I asked what would be at the top of his list for positive changes.

"Executive compensation. It's just out of control. The best example might be the executive who retires or is terminated. Why is he entitled to a continuing income or a big settlement?" He cited examples of recent multi-million dollar termination agreements at companies such as Mattel and Disney.

"What's paid to directors should be looked at. If there is a weakness anywhere (in the system) it's in the independence of directors. I don't know what the answer is. Shareholders can sell stock but that doesn't answer the problem."

His other concern: accounting, with particular attention to revenue recognition and stock options.

Mr. Hodges' recurrent theme was the growing disconnection between good decisions and executive compensation. "There needs to be a reality check. Compare executive compensation to the number of employees it would take to reach an equivalent sum. In some cases it would be in the thousands," he said.

"Is anybody worth that?" he asked

"Yes, there is always a rationalization for it.
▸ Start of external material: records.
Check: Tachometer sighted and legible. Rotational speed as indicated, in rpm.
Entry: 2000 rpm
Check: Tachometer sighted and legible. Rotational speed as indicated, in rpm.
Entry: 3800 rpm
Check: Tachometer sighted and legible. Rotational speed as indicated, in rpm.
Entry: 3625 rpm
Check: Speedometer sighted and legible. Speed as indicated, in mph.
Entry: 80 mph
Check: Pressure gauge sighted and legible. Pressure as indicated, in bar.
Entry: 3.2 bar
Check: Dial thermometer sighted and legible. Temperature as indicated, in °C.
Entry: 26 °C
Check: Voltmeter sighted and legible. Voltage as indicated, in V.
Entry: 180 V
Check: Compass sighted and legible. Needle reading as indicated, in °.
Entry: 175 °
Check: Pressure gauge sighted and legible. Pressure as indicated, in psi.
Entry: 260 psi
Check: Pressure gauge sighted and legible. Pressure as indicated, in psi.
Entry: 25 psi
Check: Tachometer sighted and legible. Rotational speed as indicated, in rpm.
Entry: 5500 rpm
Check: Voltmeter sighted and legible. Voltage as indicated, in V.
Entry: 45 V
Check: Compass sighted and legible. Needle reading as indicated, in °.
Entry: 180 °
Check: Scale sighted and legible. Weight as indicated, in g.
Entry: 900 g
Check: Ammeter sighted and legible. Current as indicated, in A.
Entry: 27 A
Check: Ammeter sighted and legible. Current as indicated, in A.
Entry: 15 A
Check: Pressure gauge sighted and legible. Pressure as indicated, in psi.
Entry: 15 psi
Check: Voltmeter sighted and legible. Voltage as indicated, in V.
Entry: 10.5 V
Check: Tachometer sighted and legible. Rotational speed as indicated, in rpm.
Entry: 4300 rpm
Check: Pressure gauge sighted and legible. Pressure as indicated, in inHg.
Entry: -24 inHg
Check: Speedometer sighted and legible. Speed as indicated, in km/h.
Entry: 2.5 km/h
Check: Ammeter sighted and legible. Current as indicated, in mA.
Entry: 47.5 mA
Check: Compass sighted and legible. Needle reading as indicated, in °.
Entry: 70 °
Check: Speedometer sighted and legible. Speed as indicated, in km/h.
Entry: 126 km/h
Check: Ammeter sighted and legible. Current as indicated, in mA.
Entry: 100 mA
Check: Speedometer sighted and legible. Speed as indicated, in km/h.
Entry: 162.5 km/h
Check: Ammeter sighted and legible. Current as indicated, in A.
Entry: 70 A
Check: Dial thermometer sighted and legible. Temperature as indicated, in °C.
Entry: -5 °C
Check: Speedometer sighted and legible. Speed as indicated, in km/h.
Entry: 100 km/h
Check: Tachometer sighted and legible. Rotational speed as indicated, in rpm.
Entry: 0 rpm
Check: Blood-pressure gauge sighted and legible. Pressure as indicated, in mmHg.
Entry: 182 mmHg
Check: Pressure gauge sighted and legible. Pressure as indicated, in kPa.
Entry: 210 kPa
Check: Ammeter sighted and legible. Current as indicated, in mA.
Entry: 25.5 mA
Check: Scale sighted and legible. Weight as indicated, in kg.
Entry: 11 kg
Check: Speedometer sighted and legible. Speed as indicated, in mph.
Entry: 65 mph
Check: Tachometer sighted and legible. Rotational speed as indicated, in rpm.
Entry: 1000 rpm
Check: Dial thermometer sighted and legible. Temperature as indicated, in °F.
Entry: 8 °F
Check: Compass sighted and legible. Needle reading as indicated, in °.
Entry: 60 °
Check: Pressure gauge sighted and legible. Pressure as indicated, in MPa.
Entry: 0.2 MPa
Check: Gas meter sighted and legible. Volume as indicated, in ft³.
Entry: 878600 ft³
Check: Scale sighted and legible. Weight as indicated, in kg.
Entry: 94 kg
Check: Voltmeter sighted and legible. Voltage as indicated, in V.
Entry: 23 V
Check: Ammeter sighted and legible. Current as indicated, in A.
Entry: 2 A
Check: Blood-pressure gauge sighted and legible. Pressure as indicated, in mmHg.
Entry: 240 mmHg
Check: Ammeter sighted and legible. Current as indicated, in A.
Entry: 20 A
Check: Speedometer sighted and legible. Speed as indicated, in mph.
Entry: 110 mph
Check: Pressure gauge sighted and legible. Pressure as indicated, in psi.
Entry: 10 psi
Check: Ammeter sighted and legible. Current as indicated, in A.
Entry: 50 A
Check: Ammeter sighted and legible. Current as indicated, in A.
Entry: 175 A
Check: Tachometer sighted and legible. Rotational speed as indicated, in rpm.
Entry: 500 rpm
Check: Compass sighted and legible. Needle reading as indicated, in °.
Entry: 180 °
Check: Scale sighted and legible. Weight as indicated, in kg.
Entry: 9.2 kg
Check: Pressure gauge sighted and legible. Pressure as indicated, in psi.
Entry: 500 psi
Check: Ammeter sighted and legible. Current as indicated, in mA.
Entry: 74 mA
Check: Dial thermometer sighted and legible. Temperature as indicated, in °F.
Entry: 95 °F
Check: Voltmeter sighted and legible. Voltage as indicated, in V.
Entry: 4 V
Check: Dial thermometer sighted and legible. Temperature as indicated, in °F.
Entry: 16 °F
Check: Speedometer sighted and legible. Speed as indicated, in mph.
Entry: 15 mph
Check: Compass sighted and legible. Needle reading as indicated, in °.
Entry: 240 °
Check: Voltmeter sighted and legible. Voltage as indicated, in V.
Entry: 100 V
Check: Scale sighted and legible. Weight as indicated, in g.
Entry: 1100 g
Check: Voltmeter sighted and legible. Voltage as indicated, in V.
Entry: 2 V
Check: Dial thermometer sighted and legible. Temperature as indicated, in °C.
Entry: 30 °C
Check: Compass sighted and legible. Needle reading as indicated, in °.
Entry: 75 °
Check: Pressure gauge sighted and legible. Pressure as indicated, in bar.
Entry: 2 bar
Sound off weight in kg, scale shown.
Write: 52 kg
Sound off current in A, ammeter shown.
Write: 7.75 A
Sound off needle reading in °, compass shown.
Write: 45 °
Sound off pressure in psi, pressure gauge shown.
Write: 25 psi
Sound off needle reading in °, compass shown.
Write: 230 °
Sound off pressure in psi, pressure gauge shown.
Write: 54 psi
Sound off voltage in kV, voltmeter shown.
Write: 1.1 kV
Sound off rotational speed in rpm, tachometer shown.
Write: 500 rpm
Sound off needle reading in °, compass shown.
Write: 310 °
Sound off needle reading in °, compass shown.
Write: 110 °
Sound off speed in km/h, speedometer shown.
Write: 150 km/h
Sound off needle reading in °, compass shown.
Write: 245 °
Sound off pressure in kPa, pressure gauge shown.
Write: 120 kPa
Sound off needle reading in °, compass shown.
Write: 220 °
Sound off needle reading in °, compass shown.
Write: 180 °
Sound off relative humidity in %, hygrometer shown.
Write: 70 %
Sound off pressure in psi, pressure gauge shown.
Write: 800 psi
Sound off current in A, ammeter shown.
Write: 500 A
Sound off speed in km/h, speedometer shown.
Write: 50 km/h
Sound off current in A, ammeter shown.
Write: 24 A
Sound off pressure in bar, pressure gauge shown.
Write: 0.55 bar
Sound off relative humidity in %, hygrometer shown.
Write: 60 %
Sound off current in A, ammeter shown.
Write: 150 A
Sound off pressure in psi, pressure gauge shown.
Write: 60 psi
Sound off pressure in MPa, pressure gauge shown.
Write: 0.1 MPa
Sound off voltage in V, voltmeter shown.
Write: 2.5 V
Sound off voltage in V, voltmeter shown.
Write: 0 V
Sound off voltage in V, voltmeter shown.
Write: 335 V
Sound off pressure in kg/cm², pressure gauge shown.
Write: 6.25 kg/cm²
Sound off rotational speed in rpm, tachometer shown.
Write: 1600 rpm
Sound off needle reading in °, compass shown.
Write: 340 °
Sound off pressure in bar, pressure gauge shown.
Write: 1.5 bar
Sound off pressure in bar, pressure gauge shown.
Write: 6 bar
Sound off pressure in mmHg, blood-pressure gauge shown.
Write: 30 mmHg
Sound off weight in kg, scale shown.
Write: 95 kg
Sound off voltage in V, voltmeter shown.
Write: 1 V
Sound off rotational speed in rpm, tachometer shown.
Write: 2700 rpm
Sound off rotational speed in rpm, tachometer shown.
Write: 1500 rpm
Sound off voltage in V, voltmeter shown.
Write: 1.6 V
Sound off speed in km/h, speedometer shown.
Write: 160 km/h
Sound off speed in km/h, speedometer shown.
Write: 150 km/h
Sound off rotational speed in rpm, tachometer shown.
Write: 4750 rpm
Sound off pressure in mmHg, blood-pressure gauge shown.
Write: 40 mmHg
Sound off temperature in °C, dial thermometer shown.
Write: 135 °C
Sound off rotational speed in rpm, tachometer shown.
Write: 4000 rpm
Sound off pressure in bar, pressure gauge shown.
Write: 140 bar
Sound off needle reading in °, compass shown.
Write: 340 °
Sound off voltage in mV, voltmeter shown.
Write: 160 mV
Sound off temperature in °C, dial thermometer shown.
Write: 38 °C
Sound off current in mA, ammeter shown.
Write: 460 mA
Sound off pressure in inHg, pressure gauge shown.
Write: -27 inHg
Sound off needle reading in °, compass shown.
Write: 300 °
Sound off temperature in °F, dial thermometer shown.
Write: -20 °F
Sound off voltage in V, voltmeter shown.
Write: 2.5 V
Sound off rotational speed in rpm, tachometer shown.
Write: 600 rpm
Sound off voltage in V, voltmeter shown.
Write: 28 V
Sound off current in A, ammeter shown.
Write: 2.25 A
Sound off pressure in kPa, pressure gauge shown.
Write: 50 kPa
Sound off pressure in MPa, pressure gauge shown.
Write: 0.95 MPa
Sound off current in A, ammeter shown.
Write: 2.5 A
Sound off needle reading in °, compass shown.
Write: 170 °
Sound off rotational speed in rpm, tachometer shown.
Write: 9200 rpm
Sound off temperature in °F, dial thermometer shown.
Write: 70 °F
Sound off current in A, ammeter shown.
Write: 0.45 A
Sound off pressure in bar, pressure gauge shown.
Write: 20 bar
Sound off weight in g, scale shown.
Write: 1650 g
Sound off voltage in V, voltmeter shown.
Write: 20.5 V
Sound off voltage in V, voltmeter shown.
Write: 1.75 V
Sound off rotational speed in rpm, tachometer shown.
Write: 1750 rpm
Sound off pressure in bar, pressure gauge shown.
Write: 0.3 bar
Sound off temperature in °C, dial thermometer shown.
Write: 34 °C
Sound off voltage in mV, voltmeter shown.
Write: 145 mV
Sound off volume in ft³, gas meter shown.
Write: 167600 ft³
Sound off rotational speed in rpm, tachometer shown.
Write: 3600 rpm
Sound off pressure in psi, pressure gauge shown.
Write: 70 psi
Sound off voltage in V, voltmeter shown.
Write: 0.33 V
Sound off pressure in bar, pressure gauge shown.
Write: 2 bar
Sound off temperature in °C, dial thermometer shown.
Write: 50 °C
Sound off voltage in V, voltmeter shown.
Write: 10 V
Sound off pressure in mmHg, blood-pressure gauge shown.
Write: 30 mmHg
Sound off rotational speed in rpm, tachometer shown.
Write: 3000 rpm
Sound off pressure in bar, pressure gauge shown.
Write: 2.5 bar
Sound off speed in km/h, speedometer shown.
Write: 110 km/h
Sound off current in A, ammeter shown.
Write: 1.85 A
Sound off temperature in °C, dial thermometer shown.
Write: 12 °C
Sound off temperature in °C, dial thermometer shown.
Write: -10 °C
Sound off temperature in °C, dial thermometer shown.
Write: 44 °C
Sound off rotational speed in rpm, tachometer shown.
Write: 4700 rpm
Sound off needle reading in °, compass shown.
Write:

The board hires a consulting firm to check comparables, etc. and all the checks come from the company. Probably the only thing that will correct it is a bear market."

One part of the coming change is very simple. For more than a decade American executives have basked in the adoration of an uncritical press and an equally uncritical investing public.  

If the February 25 cover of Business Week about "The Betrayed Investor" is any indication, that period is over.